De esta afición por el secreto, el ocultamiento, el doblez habla Leo Darmrosch en su biografía de Swift. La escritura cifrada no era, desde luego, puro coqueteo. En todos los ámbitos se esmeraba en cultivar su misterio. Se ocultaba incluso en sus publicaciones. Casi nunca firmó sus escritos. Se inventaba vidas, cambiaba constantemente el relato de su pasado, era la contradicción andante: un humorista que apenas reía; un misántropo generoso; un ambicioso dedicado a sabotearse, un escatólogo obsesionado con el aseo personal, un propagandista al servicio del poder con instintos de anarquista. Odiaba a los mentirosos y a los pedantes. Sometía su vida a un régimen estrictísimo: las horas que dedicaba a la lectura y al paseo nunca variaban. Computaba sus pasos cotidianamente. Asistir a una cena con él era someterse a un dictado implacable: la palabra se iba turnado entre los comensales. Estaba estrictamente prohibido interrumpir y hablar durante más de un minuto seguido. Al mismo tiempo, se burló de todas las tradiciones y de todas las reglas. Alguno de sus cercanos lo llamó “mi amigo jeroglífico.”
Tenía un oído extraordinario y no solamente lo utilizaba en las aventuras de su ficción. Lo ponía a prueba en sus conversaciones. No comía fruta ni bebía alcohol pero cuando iba al pub, se divertía encarnando a los personajes de su imaginación.
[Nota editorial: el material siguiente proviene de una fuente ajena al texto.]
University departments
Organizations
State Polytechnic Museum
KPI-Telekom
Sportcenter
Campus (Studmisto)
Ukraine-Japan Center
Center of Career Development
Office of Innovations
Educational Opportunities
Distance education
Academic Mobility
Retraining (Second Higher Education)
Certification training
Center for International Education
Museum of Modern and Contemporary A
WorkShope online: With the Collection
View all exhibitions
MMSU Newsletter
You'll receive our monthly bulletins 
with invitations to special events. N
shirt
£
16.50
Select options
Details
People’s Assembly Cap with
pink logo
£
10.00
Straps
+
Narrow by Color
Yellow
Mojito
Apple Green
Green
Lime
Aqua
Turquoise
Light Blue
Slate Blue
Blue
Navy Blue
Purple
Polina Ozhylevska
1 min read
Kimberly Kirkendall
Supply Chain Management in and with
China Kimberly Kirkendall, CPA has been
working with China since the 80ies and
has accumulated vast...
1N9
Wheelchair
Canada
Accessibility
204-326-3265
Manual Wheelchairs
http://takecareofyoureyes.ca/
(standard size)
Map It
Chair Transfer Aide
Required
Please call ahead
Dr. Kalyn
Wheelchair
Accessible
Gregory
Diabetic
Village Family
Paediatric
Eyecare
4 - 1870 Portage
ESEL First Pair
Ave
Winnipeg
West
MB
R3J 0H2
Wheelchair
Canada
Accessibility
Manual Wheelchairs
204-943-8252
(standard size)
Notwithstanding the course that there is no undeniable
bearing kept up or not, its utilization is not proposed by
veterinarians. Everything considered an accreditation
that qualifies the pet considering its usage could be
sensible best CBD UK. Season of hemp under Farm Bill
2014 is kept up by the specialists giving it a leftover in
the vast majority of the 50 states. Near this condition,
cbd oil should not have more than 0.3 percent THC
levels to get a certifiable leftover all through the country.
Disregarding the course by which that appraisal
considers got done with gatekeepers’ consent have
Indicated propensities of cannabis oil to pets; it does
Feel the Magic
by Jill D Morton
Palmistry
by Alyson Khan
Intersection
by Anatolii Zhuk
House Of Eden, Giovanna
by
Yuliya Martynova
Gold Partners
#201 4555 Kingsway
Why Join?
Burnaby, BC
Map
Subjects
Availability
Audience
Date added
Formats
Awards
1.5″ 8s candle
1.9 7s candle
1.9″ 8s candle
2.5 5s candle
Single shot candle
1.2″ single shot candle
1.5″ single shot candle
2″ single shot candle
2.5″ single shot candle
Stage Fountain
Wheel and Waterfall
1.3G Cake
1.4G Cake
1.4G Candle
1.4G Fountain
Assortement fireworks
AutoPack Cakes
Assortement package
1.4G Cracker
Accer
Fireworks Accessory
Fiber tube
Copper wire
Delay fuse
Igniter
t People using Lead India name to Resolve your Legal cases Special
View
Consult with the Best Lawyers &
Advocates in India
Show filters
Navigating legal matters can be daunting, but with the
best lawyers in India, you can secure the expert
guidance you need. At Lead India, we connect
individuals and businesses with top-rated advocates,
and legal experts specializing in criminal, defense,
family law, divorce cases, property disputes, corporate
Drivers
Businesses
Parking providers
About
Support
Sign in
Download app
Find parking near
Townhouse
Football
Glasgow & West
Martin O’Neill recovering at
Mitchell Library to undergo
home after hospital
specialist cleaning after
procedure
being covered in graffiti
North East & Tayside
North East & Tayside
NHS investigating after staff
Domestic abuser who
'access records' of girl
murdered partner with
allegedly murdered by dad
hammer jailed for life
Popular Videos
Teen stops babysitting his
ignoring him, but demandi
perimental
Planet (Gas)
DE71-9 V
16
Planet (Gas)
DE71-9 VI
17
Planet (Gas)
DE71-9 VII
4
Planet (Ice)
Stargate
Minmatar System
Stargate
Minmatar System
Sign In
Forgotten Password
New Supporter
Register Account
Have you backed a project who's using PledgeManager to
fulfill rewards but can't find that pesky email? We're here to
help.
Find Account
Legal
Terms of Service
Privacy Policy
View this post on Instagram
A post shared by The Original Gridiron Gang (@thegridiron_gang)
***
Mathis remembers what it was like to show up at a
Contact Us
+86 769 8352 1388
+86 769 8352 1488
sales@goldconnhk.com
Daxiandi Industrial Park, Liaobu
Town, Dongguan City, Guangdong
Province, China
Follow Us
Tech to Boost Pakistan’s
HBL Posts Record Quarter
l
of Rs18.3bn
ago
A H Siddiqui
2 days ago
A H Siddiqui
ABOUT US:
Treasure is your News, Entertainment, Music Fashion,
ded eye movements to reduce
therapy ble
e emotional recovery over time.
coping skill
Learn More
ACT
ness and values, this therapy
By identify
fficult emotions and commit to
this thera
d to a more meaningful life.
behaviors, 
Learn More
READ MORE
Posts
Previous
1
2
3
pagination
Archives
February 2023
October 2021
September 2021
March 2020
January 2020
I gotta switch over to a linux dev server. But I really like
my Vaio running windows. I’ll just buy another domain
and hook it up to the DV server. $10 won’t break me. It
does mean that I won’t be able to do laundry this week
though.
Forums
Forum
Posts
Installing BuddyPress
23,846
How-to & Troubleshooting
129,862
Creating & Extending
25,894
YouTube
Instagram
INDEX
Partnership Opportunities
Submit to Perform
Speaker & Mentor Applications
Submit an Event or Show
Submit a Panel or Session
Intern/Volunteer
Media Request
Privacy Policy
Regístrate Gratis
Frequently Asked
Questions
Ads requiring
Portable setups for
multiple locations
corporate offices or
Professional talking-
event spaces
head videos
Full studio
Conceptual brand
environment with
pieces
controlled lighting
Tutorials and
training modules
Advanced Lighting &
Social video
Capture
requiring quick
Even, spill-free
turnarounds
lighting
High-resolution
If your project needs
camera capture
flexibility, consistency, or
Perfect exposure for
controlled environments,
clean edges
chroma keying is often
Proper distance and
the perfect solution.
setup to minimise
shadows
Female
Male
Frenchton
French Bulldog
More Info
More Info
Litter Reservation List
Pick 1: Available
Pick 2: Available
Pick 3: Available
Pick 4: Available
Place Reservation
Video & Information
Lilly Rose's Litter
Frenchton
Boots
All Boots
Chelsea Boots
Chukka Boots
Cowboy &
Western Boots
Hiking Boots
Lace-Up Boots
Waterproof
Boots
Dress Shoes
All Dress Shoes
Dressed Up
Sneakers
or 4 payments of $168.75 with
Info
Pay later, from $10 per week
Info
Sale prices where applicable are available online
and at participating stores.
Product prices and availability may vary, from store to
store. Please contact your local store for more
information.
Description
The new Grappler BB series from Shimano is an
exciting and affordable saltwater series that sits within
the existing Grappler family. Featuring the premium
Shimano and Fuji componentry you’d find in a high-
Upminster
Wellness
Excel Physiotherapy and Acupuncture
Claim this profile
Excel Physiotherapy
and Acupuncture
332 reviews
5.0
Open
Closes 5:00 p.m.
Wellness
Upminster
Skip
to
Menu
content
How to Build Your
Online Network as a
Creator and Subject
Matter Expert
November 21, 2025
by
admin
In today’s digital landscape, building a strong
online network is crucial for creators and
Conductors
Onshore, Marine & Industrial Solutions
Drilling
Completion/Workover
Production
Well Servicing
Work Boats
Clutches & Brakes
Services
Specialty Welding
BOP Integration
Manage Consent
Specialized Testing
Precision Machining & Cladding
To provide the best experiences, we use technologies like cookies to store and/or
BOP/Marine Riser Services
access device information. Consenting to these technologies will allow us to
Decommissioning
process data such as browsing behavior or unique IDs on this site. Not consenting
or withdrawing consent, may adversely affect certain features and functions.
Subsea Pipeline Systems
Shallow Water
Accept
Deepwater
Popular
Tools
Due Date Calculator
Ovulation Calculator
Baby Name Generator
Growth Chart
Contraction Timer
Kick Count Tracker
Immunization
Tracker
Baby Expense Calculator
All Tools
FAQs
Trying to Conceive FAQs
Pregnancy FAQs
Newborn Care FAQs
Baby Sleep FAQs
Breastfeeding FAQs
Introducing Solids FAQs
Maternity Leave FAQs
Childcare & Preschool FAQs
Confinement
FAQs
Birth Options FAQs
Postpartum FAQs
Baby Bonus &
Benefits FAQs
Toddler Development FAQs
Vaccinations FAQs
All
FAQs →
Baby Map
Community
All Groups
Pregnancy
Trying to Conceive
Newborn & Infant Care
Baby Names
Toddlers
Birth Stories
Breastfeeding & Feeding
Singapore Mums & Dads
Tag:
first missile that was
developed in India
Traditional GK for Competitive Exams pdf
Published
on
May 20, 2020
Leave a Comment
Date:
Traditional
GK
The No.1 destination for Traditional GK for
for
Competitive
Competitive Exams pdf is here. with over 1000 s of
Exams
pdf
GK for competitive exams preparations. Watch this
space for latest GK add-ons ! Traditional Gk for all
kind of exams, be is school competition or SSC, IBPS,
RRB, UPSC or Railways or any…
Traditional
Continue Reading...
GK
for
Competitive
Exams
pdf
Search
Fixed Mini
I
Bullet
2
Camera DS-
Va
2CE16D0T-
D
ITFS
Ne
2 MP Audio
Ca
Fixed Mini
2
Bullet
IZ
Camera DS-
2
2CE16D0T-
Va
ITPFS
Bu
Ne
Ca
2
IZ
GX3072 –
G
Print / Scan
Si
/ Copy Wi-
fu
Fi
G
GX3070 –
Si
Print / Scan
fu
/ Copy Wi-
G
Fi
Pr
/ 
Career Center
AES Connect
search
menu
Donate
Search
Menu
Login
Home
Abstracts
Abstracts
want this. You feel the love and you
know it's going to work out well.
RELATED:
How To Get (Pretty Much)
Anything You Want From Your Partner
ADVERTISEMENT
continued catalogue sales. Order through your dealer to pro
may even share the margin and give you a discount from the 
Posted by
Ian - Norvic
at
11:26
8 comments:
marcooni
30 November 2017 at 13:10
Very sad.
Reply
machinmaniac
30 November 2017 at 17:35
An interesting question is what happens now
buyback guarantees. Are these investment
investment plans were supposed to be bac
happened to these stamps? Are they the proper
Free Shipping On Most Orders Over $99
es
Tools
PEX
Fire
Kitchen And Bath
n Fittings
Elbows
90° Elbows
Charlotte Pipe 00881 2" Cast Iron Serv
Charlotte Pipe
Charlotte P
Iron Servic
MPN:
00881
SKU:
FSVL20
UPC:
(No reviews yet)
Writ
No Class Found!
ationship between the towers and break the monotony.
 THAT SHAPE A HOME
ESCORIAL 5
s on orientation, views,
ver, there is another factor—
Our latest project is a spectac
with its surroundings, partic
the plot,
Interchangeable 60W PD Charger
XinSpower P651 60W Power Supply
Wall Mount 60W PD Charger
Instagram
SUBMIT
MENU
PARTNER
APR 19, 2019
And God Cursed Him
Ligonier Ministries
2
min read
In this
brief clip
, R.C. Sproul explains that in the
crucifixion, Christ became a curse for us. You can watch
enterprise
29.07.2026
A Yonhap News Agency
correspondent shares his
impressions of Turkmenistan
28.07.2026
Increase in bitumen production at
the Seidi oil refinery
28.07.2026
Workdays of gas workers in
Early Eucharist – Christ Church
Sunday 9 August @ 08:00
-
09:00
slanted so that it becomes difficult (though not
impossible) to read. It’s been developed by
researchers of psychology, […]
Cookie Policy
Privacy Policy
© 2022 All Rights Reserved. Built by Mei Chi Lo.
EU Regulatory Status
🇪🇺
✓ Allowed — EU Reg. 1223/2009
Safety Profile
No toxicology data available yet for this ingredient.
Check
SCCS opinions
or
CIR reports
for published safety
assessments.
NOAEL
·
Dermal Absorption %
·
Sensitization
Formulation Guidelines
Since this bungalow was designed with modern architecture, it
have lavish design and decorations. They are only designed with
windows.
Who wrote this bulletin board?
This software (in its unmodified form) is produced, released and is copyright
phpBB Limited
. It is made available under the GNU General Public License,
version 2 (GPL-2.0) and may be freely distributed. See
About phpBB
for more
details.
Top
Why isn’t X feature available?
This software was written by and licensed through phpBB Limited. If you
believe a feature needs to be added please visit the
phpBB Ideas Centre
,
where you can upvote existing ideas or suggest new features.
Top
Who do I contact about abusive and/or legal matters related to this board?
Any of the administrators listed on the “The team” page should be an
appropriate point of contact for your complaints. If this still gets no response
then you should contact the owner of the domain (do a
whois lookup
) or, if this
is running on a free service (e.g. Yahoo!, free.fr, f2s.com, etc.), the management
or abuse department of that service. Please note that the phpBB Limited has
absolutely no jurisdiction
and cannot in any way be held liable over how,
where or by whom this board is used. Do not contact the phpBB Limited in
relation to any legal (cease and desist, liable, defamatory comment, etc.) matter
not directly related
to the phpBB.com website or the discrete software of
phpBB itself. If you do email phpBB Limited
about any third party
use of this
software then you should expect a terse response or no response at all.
Imaginaba a un visitante que llegaba de lejos, recreaba un acento, fantaseaba con las peripecias de su vida y lo encarnaba durante horas, disfrutando las reacciones que provocaba su histrionismo.
Un amigo suyo lo describió como un “hipócrita invertido.” Suelen los fingidores adornarse con las virtudes que no tienen. El tacaño se hace el generoso; el cobarde se las da de valiente. Swift también simulaba ser quien no era. Pero no engañaba con falsa virtud sino con falsos vicios. Tal era el horror que le provocaba la admiración de sus contemporáneos que simulaba ser, no más virtuoso, guapo, valiente de lo que era, sino precisamente lo contrario. No quería entretener, quería provocar.